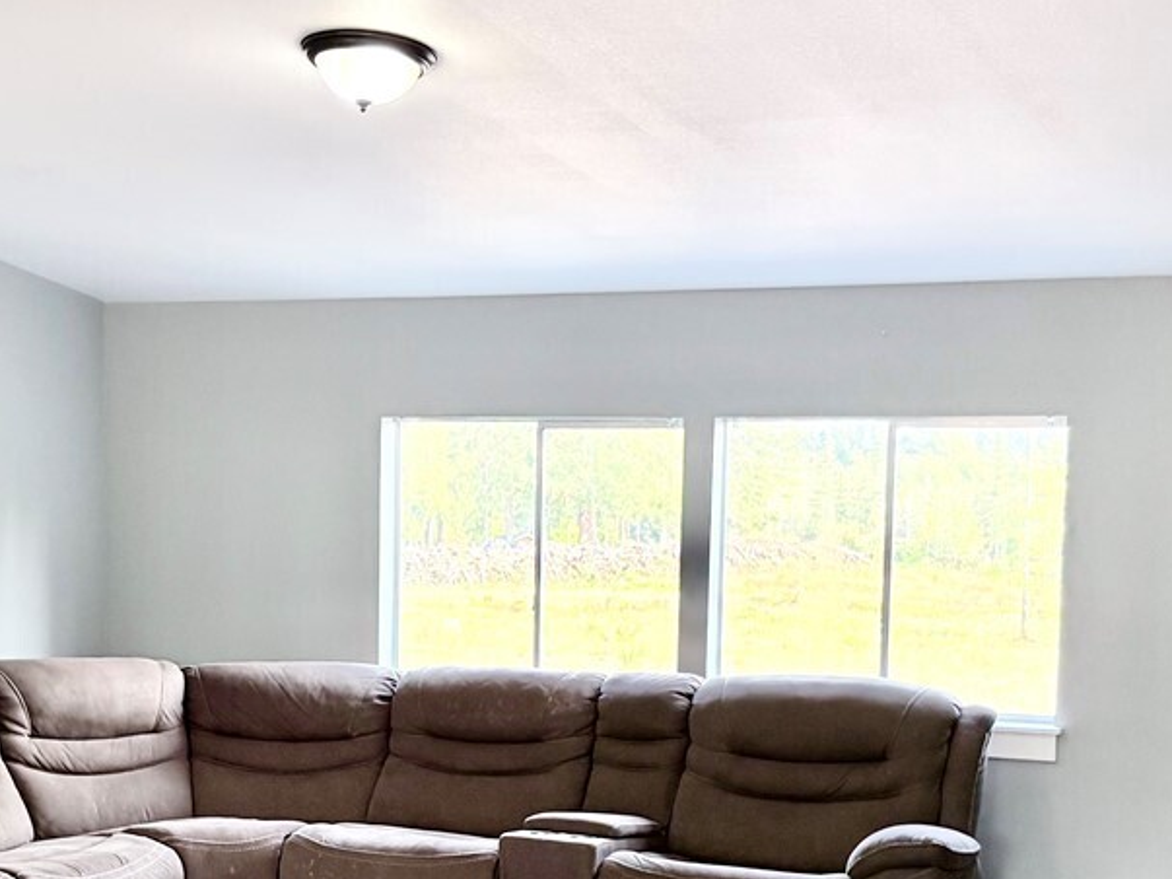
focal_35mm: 69
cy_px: 727
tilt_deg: -6.0
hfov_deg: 28.0
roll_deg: -0.1
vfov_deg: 21.0
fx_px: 2336
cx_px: 402
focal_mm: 5.96
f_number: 1.6
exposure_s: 1/163
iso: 125
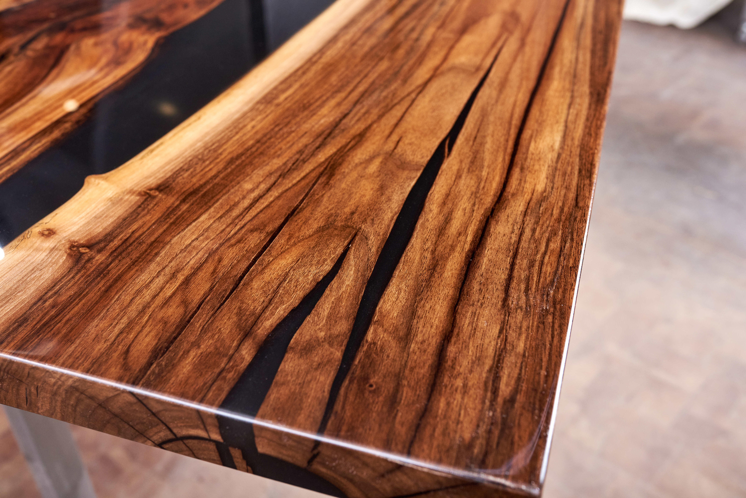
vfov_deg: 37.9
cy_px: 249
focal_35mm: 35
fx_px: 726
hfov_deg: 54.4
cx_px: 373
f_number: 7.1
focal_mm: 35
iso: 500
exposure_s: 1/200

### Task
The lines to retype begin with the one containing "f_number: 1.6" and end with the last line of the records. Reproduce them exactly and omit the pictures.

### Task response
f_number: 1.6
exposure_s: 1/163
iso: 125
vfov_deg: 37.9
cy_px: 249
focal_35mm: 35
fx_px: 726
hfov_deg: 54.4
cx_px: 373
f_number: 7.1
focal_mm: 35
iso: 500
exposure_s: 1/200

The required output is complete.